- Born: 15 July 1894 Zürich, Switzerland
- Education: ETH Zürich, Switzerland
- Known for: Pólya–Aeppli distribution Aeppli cohomology
- Scientific career
- Fields: Probability theory
- Thesis: Zur Theorie verketteter Wahrscheinlichkeiten: Markoff-Ketten höherer Ordnung ("On the theory of chained probabilities: Higher-order Markov chains") (1924)
- Academic advisors: George Pólya Hermann Weyl

= Alfred Aeppli =

Swiss mathematician (1894-unknown)

Alfred Aeppli was a Swiss mathematician. The Pólya–Aeppli distribution in probability theory and statistics is named after him and his doctoral advisor George Pólya.

== Life and work ==
Alfred Aeppli was born in Zürich on 15 July 1894 to Alfred Aeppli and Rosa Aeppli-Gehring. He went to a primary school in Zürich and the canton's Industrial School, where he received his matura in the summer of 1913. Afterwards, Aeppli studied at the Eidgenössische Technische Hochschule (ETH Zürich) at the department for higher teachers of mathematics and physics. In the winter semester of 1914–1915 he was on leave for military service. After receiving his Diplom, he worked at a private school in Germany for a year and returned to the ETH in the spring of 1919 as a research assistant of Arthur Hirsch.

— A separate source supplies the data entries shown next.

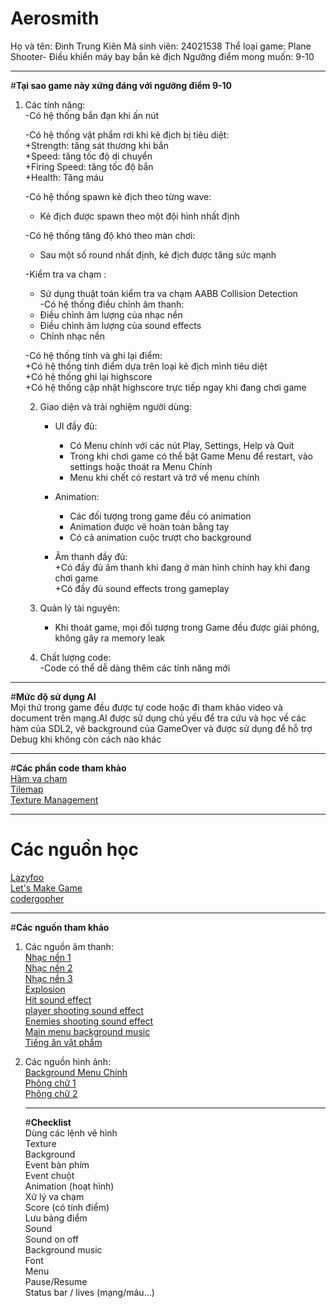 # Aerosmith
Họ và tên: Đinh Trung Kiên
Mã sinh viên: 24021538
Thể loại game: Plane Shooter- Điều khiển máy bay bắn kẻ địch
Ngưỡng điểm mong muốn: 9-10
___
#**Tại sao game này xứng đáng với ngưỡng điểm 9-10**<br>
1. Các tính năng:<br>
   -Có hệ thống bắn đạn khi ấn nút<br>
   
   -Có hệ thống vật phẩm rơi khi kẻ địch bị tiêu diệt:<br>
     +Strength: tăng sát thương khi bắn<br>
     +Speed: tăng tốc độ di chuyển<br>
     +Firing Speed: tăng tốc độ bắn<br>
     +Health: Tăng máu<br>
     
   -Có hệ thống spawn kẻ địch theo từng wave:<br>
     + Kẻ địch được spawn theo một đội hình nhất định<br>
     
   -Có hệ thống tăng độ khó theo màn chơi:<br>
     + Sau một số round nhất định, kẻ địch được tăng sức mạnh<br>
     
   -Kiểm tra va chạm :<br>
     + Sử dụng thuật toán kiểm tra va chạm AABB Collision Detection<br>
   -Có hệ thống điều chỉnh âm thanh:<br>
     + Điều chỉnh âm lượng của nhạc nền<br>
     + Điều chỉnh âm lượng của sound effects<br>
     + Chỉnh nhạc nền<br>

   -Có hệ thống tính và ghi lại điểm: <br>
      +Có hệ thống tính điểm dựa trên loại kẻ địch mình tiêu diệt <br>
      +Có hệ thống ghi lại highscore <br>
      +Có hệ thống cập nhật highscore trực tiếp ngay khi đang chơi game <br>
     
   2. Giao diện và trải nghiệm người dùng:<br>
      - UI đầy đủ:<br>
        + Có Menu chính với các nút Play, Settings, Help và Quit<br>
        + Trong khi chơi game có thể bật Game Menu để restart, vào settings hoặc thoát ra Menu Chính<br>
        + Menu khi chết có restart và trở về menu chính<br>
        
      - Animation:<br>
        + Các đối tượng trong game đều có animation<br>
        + Animation được vẽ hoàn toàn bằng tay<br>
        + Có cả animation cuộc trượt cho background <br>
        
      - Âm thanh đầy đủ:<br>
        +Có đầy đủ âm thanh khi đang ở màn hình chính hay khi đang chơi game<br>
        +Có đầy đủ sound effects trong gameplay<br>
        
    3. Quản lý tài nguyên:<br>
       - Khi thoát game, mọi đối tượng trong Game đều được giải phóng, không gây ra memory leak<br>
       
    4. Chất lượng code:<br>
       -Code có thể dễ dàng thêm các tính năng mới<br>
___
#**Mức độ sử dụng AI**<br>
Mọi thứ trong game đều được tự code hoặc đi tham khảo video và document trên mạng.AI được sử dụng chủ yếu để tra cứu và học về các hàm của SDL2, vẽ background của GameOver và được sử dụng để hỗ trợ Debug khi không còn cách nào khác
___
#**Các phần code tham khảo**<br>
[Hàm va chạm](https://lazyfoo.net/tutorials/SDL/)<br>
[Tilemap](https://youtu.be/1eaxE_waDNc?si=LS7IJwscN-BuCu9w)<br>
[Texture Management](https://www.youtube.com/watch?v=RqvpkZ7I1aU&list=PLhfAbcv9cehhkG7ZQK0nfIGJC_C-wSLrx&index=6)<br>
___
# **Các nguồn học**<br>
[Lazyfoo](https://lazyfoo.net/tutorials/SDL/)<br>
[Let's Make Game](https://www.youtube.com/@CarlBirch)<br>
[codergopher](https://www.youtube.com/@codergopher8270)<br>
___
#**Các nguồn tham khảo**<br>
1. Các nguồn âm thanh:<br>
   [Nhạc nền 1](https://youtu.be/U0TXIXTzJEY?si=1Tupd7gzOQQhqCeL)<br>
   [Nhạc nền 2](https://youtu.be/QoHrfKZ5jno?si=0g4zs-rW3eS9G4hk)<br>
   [Nhạc nền 3](https://youtu.be/daFi4MScfl8?si=VuAmxG6SJmfQbaNc)<br>
   [Explosion](https://youtu.be/daFi4MScfl8?si=VuAmxG6SJmfQbaNc)<br>
   [Hit sound effect](https://youtu.be/iyuTagR1u44?si=FJULzoLCFXJpJ2iR)<br>
   [player shooting sound effect](https://youtu.be/FuvmTL1nPDs?si=8bs-oQyU3FLIU0sm)<br>
   [Enemies shooting sound effect](https://youtu.be/jz-awweTKw8?si=BOx02hFAmv3ELEsM)<br>
   [Main menu background music](https://www.youtube.com/watch?v=F6z1CH4oX2o&list=PL0QAEXDsccILdga79CcswY56cxSfLUXY9&index=13)<br>
   [Tiếng ăn vật phẩm](https://youtu.be/uTg0i6j7k34?si=nkSlcO_52h_jfpGp)<br>

2. Các nguồn hình ảnh:<br>
   [Background Menu Chính](https://za.pinterest.com/pin/54395107993157287/)<br>
   [Phông chữ 1](https://waxdroplet.itch.io/pixelart-alphabet)<br>
   [Phông chữ 2](https://arijkx.itch.io/free-pixel-art-blue-light-letters)<br>

   ___
   #**Checklist**<br>
 Dùng các lệnh vẽ hình<br>
 Texture<br>
 Background<br>
 Event bàn phím<br>
 Event chuột<br>
 Animation (hoạt hình)<br>
 Xử lý va chạm<br>
 Score (có tính điểm)<br>
 Lưu bảng điểm<br>
 Sound<br>
 Sound on off<br>
 Background music<br>
 Font<br>
 Menu<br>
 Pause/Resume<br>
 Status bar / lives (mạng/máu...)<br>
   

       
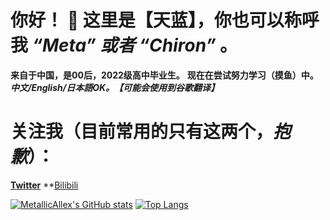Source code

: # 你好！ 👋  这里是【天蓝】，你也可以称呼我 ***“Meta” 或者 “Chiron”*** 。
**来自于中国，是00后，2022级高中毕业生。**
**现在在尝试努力学习（摸鱼）中。**
***中文/English/日本語OK。【可能会使用到谷歌翻译】***

# 关注我（目前常用的只有这两个，***抱歉***）：
**[Twitter](https://twitter.com/MetallicAllex)**
**[Bilibili](https://space.bilibili.com/400342138)

[![MetallicAllex's GitHub stats](http://gh-stats.koto.cc/api?username=MetallicAllex&show_icons=true&theme=dracula&bg_color=DEG,ff9a9e,ff9a9e,fecfef&title_color=ffffff&hide_border=true&locale=zh-tw)](https://github.com/MetallicAllex)
[![Top Langs](http://gh-stats.koto.cc/api/top-langs/?username=MetallicAllex&layout=compact&show_icons=true&theme=dracula&bg_color=DEG,fbc2eb,a6c1ee&title_color=ffffff&hide_border=true&locale=zh-tw)](https://github.com/MetallicAllex)
<!--
**MetallicAllex/metallicallex** is a ✨ _special_ ✨ repository because its `README.md` (this file) appears on your GitHub profile.

Here are some ideas to get you started:

- 🔭 I’m currently working on ...
- 🌱 I’m currently learning ...
- 👯 I’m looking to collaborate on ...
- 🤔 I’m looking for help with ...
- 💬 Ask me about ...
- 📫 How to reach me: ...
- 😄 Pronouns: ...
- ⚡ Fun fact: ...
-->
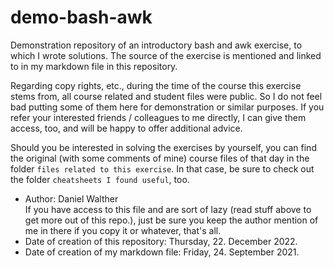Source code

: # demo-bash-awk
Demonstration repository of an introductory bash and awk exercise, to which I wrote solutions. The source of the exercise is mentioned and linked to in my markdown file in this repository.

Regarding copy rights, etc., during the time of the course this exercise stems from, all course related and student files were public. So I do not feel bad putting some of them here for demonstration or similar purposes. If you refer your interested friends / colleagues to me directly, I can give them access, too, and will be happy to offer additional advice.

Should you be interested in solving the exercises by yourself, you can find the original (with some comments of mine) course files of that day in the folder `files related to this exercise`. In that case, be sure to check out the folder `cheatsheets I found useful`, too.

- Author: Daniel Walther  
If you have access to this file and are sort of lazy (read stuff above to get more out of this repo.), just be sure you keep the author mention of me in there if you copy it or whatever, that's all.
- Date of creation of this repository: Thursday, 22. December 2022.
- Date of creation of my markdown file: Friday, 24. September 2021.
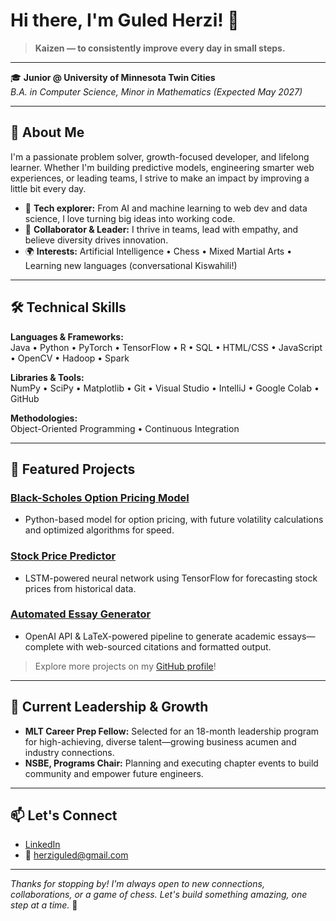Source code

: # Hi there, I'm Guled Herzi! 👋

> **Kaizen — to consistently improve every day in small steps.**

---

🎓 **Junior @ University of Minnesota Twin Cities**  
_B.A. in Computer Science, Minor in Mathematics (Expected May 2027)_

---

## 🚀 About Me

I'm a passionate problem solver, growth-focused developer, and lifelong learner. Whether I'm building predictive models, engineering smarter web experiences, or leading teams, I strive to make an impact by improving a little bit every day.

- 🧠 **Tech explorer:** From AI and machine learning to web dev and data science, I love turning big ideas into working code.
- 🤝 **Collaborator & Leader:** I thrive in teams, lead with empathy, and believe diversity drives innovation.
- 🌍 **Interests:** Artificial Intelligence • Chess • Mixed Martial Arts • Learning new languages (conversational Kiswahili!)

---

## 🛠️ Technical Skills

**Languages & Frameworks:**  
Java • Python • PyTorch • TensorFlow • R • SQL • HTML/CSS • JavaScript • OpenCV • Hadoop • Spark

**Libraries & Tools:**  
NumPy • SciPy • Matplotlib • Git • Visual Studio • IntelliJ • Google Colab • GitHub

**Methodologies:**  
Object-Oriented Programming • Continuous Integration

---

## 🌟 Featured Projects

### [Black-Scholes Option Pricing Model](#)
- Python-based model for option pricing, with future volatility calculations and optimized algorithms for speed.

### [Stock Price Predictor](#)
- LSTM-powered neural network using TensorFlow for forecasting stock prices from historical data.

### [Automated Essay Generator](#)
- OpenAI API & LaTeX-powered pipeline to generate academic essays—complete with web-sourced citations and formatted output.

> Explore more projects on my [GitHub profile](https://github.com/Guled-Herzi)!

---

## 🌱 Current Leadership & Growth

- **MLT Career Prep Fellow:** Selected for an 18-month leadership program for high-achieving, diverse talent—growing business acumen and industry connections.
- **NSBE, Programs Chair:** Planning and executing chapter events to build community and empower future engineers.

---

## 📫 Let's Connect

- [LinkedIn](https://www.linkedin.com/in/guled-herzi)
- 📧 herziguled@gmail.com

---

_Thanks for stopping by! I'm always open to new connections, collaborations, or a game of chess. Let's build something amazing, one step at a time._ 🚀
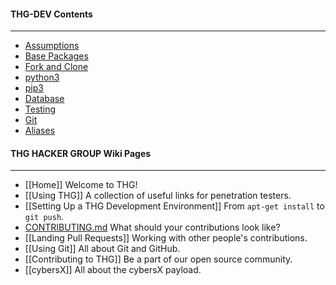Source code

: #### THG-DEV Contents
----

* [Assumptions](#assumptions)
* [Base Packages](#install-the-base-dev-packages)
* [Fork and Clone](#fork-and-clone)
* [python3](#install-python3)
* [pip3](#install-pip3-pkg)
* [Database](#set-up-mangodb)
* [Testing](#run-specs)
* [Git](#configure-git)
* [Aliases](#handy-aliases)

#### THG HACKER GROUP Wiki Pages
----

* [[Home]] Welcome to THG!
* [[Using THG]] A collection of useful links for penetration testers.
* [[Setting Up a THG Development Environment]] From `apt-get install` to `git push`.
* [CONTRIBUTING.md](https://gitlab.com/darkcode357/thg-framework/blob/master/CONTRIBUTING.md) What should your contributions look like?
* [[Landing Pull Requests]] Working with other people's contributions.
* [[Using Git]] All about Git and GitHub.
* [[Contributing to THG]] Be a part of our open source community.
* [[cybersX]] All about the cybersX payload.


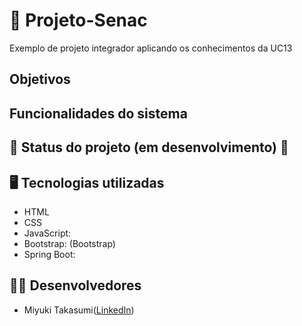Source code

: # 🚀 Projeto-Senac
Exemplo de projeto integrador aplicando os conhecimentos da UC13

## Objetivos

## Funcionalidades do sistema

## 🚧 Status do projeto (em desenvolvimento) 🚧

## 🖥️ Tecnologias utilizadas
- HTML
- CSS
- JavaScript:
- Bootstrap: (Bootstrap)
- Spring Boot:
  
## 🧑‍💻 Desenvolvedores
- Miyuki Takasumi([LinkedIn](https://www.linkedin.com/in/miyuki-takasumi-a5270b356/))


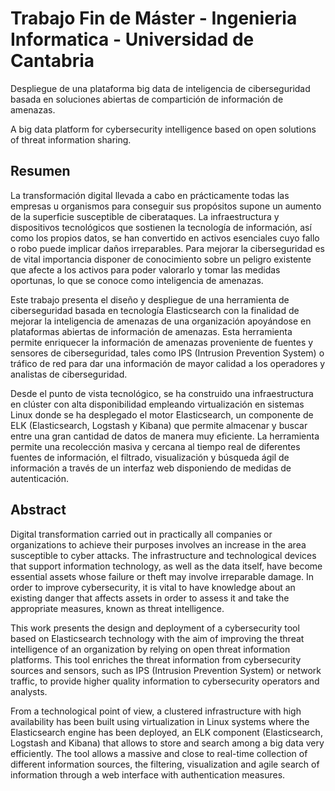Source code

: # Trabajo Fin de Máster - Ingenieria Informatica - Universidad de Cantabria
Despliegue de una plataforma big data de
inteligencia de ciberseguridad basada en
soluciones abiertas de compartición de
información de amenazas.

A big data platform for cybersecurity
intelligence based on open solutions of threat
information sharing.
## Resumen

La transformación digital llevada a cabo en prácticamente todas las empresas u organismos para
conseguir sus propósitos supone un aumento de la superficie susceptible de ciberataques. La infraestructura y dispositivos tecnológicos que sostienen la tecnología de información, así como los propios
datos, se han convertido en activos esenciales cuyo fallo o robo puede implicar daños irreparables. Para
mejorar la ciberseguridad es de vital importancia disponer de conocimiento sobre un peligro existente
que afecte a los activos para poder valorarlo y tomar las medidas oportunas, lo que se conoce como
inteligencia de amenazas.

Este trabajo presenta el diseño y despliegue de una herramienta de ciberseguridad basada en tecnología Elasticsearch con la finalidad de mejorar la inteligencia de amenazas de una organización
apoyándose en plataformas abiertas de información de amenazas. Esta herramienta permite enriquecer la información de amenazas proveniente de fuentes y sensores de ciberseguridad, tales como IPS
(Intrusion Prevention System) o tráfico de red para dar una información de mayor calidad a los operadores y analistas de ciberseguridad.

Desde el punto de vista tecnológico, se ha construido una infraestructura en clúster con alta disponibilidad empleando virtualización en sistemas Linux donde se ha desplegado el motor Elasticsearch,
un componente de ELK (Elasticsearch, Logstash y Kibana) que permite almacenar y buscar entre una
gran cantidad de datos de manera muy eficiente. La herramienta permite una recolección masiva y
cercana al tiempo real de diferentes fuentes de información, el filtrado, visualización y búsqueda ágil
de información a través de un interfaz web disponiendo de medidas de autenticación.

## Abstract

Digital transformation carried out in practically all companies or organizations to achieve their
purposes involves an increase in the area susceptible to cyber attacks. The infrastructure and technological devices that support information technology, as well as the data itself, have become essential
assets whose failure or theft may involve irreparable damage. In order to improve cybersecurity, it is
vital to have knowledge about an existing danger that affects assets in order to assess it and take the
appropriate measures, known as threat intelligence.

This work presents the design and deployment of a cybersecurity tool based on Elasticsearch
technology with the aim of improving the threat intelligence of an organization by relying on open
threat information platforms. This tool enriches the threat information from cybersecurity sources
and sensors, such as IPS (Intrusion Prevention System) or network traffic, to provide higher quality
information to cybersecurity operators and analysts.

From a technological point of view, a clustered infrastructure with high availability has been built
using virtualization in Linux systems where the Elasticsearch engine has been deployed, an ELK component (Elasticsearch, Logstash and Kibana) that allows to store and search among a big data very
efficiently. The tool allows a massive and close to real-time collection of different information sources,
the filtering, visualization and agile search of information through a web interface with authentication
measures.
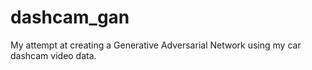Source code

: # dashcam_gan

My attempt at creating a Generative Adversarial Network using my car dashcam video data.
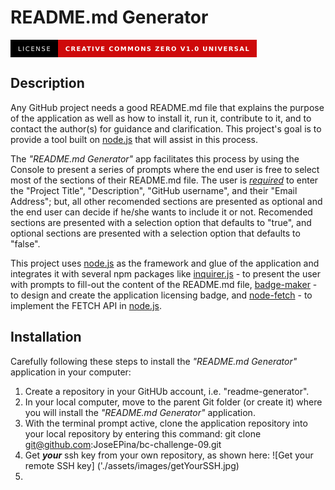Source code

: # README.md Generator
<svg xmlns="http://www.w3.org/2000/svg" xmlns:xlink="http://www.w3.org/1999/xlink" width="393.75" height="28" role="img" aria-label="LICENSE: CREATIVE COMMONS ZERO V1.0 UNIVERSAL"><title>LICENSE: CREATIVE COMMONS ZERO V1.0 UNIVERSAL</title><g shape-rendering="crispEdges"><rect width="75.75" height="28" fill="black"/><rect x="75.75" width="318" height="28" fill="#ce090a"/></g><g fill="#fff" text-anchor="middle" font-family="Verdana,Geneva,DejaVu Sans,sans-serif" text-rendering="geometricPrecision" font-size="100"><text transform="scale(.1)" x="378.75" y="175" textLength="517.5" fill="#fff">LICENSE</text><text transform="scale(.1)" x="2347.5" y="175" textLength="2940" fill="#fff" font-weight="bold">CREATIVE COMMONS ZERO V1.0 UNIVERSAL</text></g></svg>
## Description
Any GitHub project needs a good README.md file that explains the purpose of the application as well as how to install it, run it, contribute to it, and to contact the author(s) for guidance and clarification. This project's goal is to provide a tool built on [node.js](https://nodejs.org/en/about/) that will assist in this process. 

The _"README.md Generator"_ app facilitates this process by using the Console to present a series of prompts where the end user is free to select most of the sections of their README.md file. The user is <span style="text-decoration: underline">*required*</span> to enter the "Project Title", "Description", "GitHub username", and their "Email Address"; but, all other recomended sections are presented as optional and the end user can decide if he/she wants to include it or not. Recomended sections are presented with a selection option that defaults to "true", and optional sections are presented with a selection option that defaults to "false".

This project uses [node.js](https://nodejs.org/en/about/) as the framework and glue of the application and integrates it with several npm packages like [inquirer.js](https://www.npmjs.com/package/inquirer) - to present the user with prompts to fill-out the content of the README.md file, [badge-maker](https://www.npmjs.com/package/badge-maker) - to design and create the application licensing badge, and [node-fetch](https://www.npmjs.com/package/node-fetch) - to implement the FETCH API in [node.js](https://nodejs.org/en/about/).

## Installation
Carefully following these steps to install the _"README.md Generator"_ application in your computer:
1. Create a repository in your GitHUb account, i.e. "readme-generator".
2. In your local computer, move to the parent Git folder (or create it) where you will install the  _"README.md Generator"_ application.
4. With the terminal prompt active, clone the application repository into your local repository by entering this command: git clone git@github.com:JoseEPina/bc-challenge-09.git
5. Get **_your_** ssh key from your own repository, as shown here: ![Get your remote SSH key] ('./assets/images/getYourSSH.jpg)
6. 
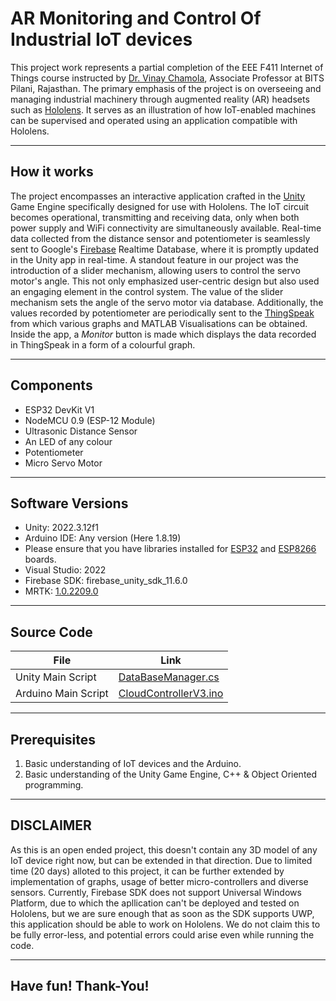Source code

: # AR Monitoring and Control Of Industrial IoT devices

This project work represents a partial completion of the EEE F411 Internet of Things course instructed by [Dr. Vinay Chamola](https://web.bits-pilani.ac.in/pilani/vinaychamola/profile), Associate Professor at BITS Pilani, Rajasthan. The primary emphasis of the project is on overseeing and managing industrial machinery through augmented reality (AR) headsets such as [Hololens](https://www.microsoft.com/en-us/hololens). It serves as an illustration of how IoT-enabled machines can be supervised and operated using an application compatible with Hololens.

---
## How it works

The project encompasses an interactive application crafted in the [Unity](https://unity.com/) Game Engine specifically designed for use with Hololens. The IoT circuit becomes operational, transmitting and receiving data, only when both power supply and WiFi connectivity are simultaneously available. Real-time data collected from the distance sensor and potentiometer is seamlessly sent to Google's [Firebase](https://firebase.google.com/) Realtime Database, where it is promptly updated in the Unity app in real-time. A standout feature in our project was the introduction of a slider mechanism, allowing users to control the servo motor's angle. This not only emphasized user-centric design but also used an engaging element in the control system. The value of the slider mechanism sets the angle of the servo motor via database. Additionally, the values recorded by potentiometer are periodically sent to the [ThingSpeak](https://thingspeak.com/) from which various graphs and MATLAB Visualisations can be obtained. Inside the app, a <em>Monitor</em> button is made which displays the data recorded in ThingSpeak in a form of a colourful graph.

---
## Components
- ESP32 DevKit V1
- NodeMCU 0.9 (ESP-12 Module)
- Ultrasonic Distance Sensor
- An LED of any colour
- Potentiometer
- Micro Servo Motor
---
## Software Versions
- Unity: 2022.3.12f1
- Arduino IDE: Any version (Here 1.8.19)
- Please ensure that you have libraries installed for [ESP32](https://randomnerdtutorials.com/getting-started-with-esp32/#esp32-arduino-ide) and [ESP8266](https://randomnerdtutorials.com/how-to-install-esp8266-board-arduino-ide/) boards.
- Visual Studio: 2022
- Firebase SDK: firebase_unity_sdk_11.6.0
- MRTK: [1.0.2209.0](https://www.microsoft.com/en-us/download/details.aspx?id=102778) 
---
## Source Code

| File | Link |
| ---- | ---- |
| Unity Main Script | [DataBaseManager.cs](Assets/DataBaseManager.cs) |
| Arduino Main Script | [CloudControllerV3.ino](MicroController/CloudControllerV3/CloudControllerV3.ino) |

---
## Prerequisites

1. Basic understanding of IoT devices and the Arduino.
2. Basic understanding of the Unity Game Engine, C++ & Object Oriented programming.

---
## DISCLAIMER

As this is an open ended project, this doesn't contain any 3D model of any IoT device right now, but can be extended in that direction. Due to limited time (20 days) alloted to this project, it can be further extended by implementation of graphs, usage of better micro-controllers and diverse sensors. Currently, Firebase SDK does not support Universal Windows Platform, due to which the apllication can't be deployed and tested on Hololens, but we are sure enough that as soon as the SDK supports UWP, this application should be able to work on Hololens. We do not claim this to be fully error-less, and potential errors could arise even while running the code.

---
## Have fun! Thank-You!
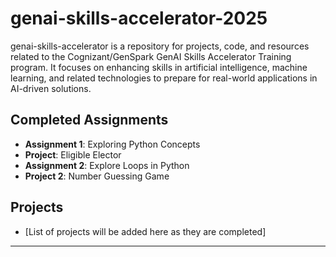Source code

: # genai-skills-accelerator-2025
genai-skills-accelerator is a repository for projects, code, and resources related to the Cognizant/GenSpark GenAI Skills Accelerator Training program. It focuses on enhancing skills in artificial intelligence, machine learning, and related technologies to prepare for real-world applications in AI-driven solutions.

## Completed Assignments

- **Assignment 1**: Exploring Python Concepts 
- **Project**: Eligible Elector 
- **Assignment 2**: Explore Loops in Python
- **Project 2**: Number Guessing Game

## Projects

- [List of projects will be added here as they are completed]

---


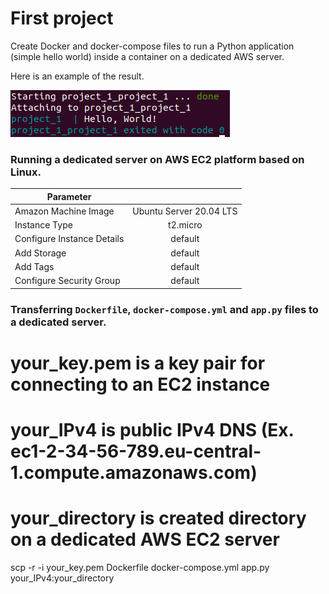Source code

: # First project

Create Docker and docker-compose files to run a Python application (simple hello world) inside a container on a dedicated AWS server.

Here is an example of the result.

![result](https://github.com/SergeiSd/data-engineering-course/blob/main/Project_1/images/result.png)

### Running a dedicated server on AWS EC2 platform based on Linux.


| Parameter                  |                         |
| ---------------------------|:-----------------------:|
| Amazon Machine Image       | Ubuntu Server 20.04 LTS |
| Instance Type              | t2.micro                | 
| Configure Instance Details | default                 |
| Add Storage                | default                 |
| Add Tags                   | default                 |
| Configure Security Group   | default                 |

### Transferring `Dockerfile`, `docker-compose.yml` and `app.py` files to a dedicated server.

  # your_key.pem is a key pair for connecting to an EC2 instance
  # your_IPv4 is public IPv4 DNS (Ex. ec1-2-34-56-789.eu-central-1.compute.amazonaws.com)
  # your_directory is created directory on a dedicated AWS EC2 server
  scp -r -i your_key.pem Dockerfile docker-compose.yml app.py your_IPv4:your_directory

Aeppli earned his doctorate in 1924 under the supervision of George Pólya and Hermann Weyl. He came up with the Pólya–Aeppli distribution in his doctoral dissertation. This discovery was published by Pólya in 1930, and he credited its discovery to his student Aeppli. The Pólya–Aeppli distribution, now also known as the geometric Poisson distribution, is a particular case of the compound Poisson distribution, and is used to describe objects that come in clusters, where the number of clusters follows a Poisson distribution and the number of objects within a cluster follows a geometric distribution.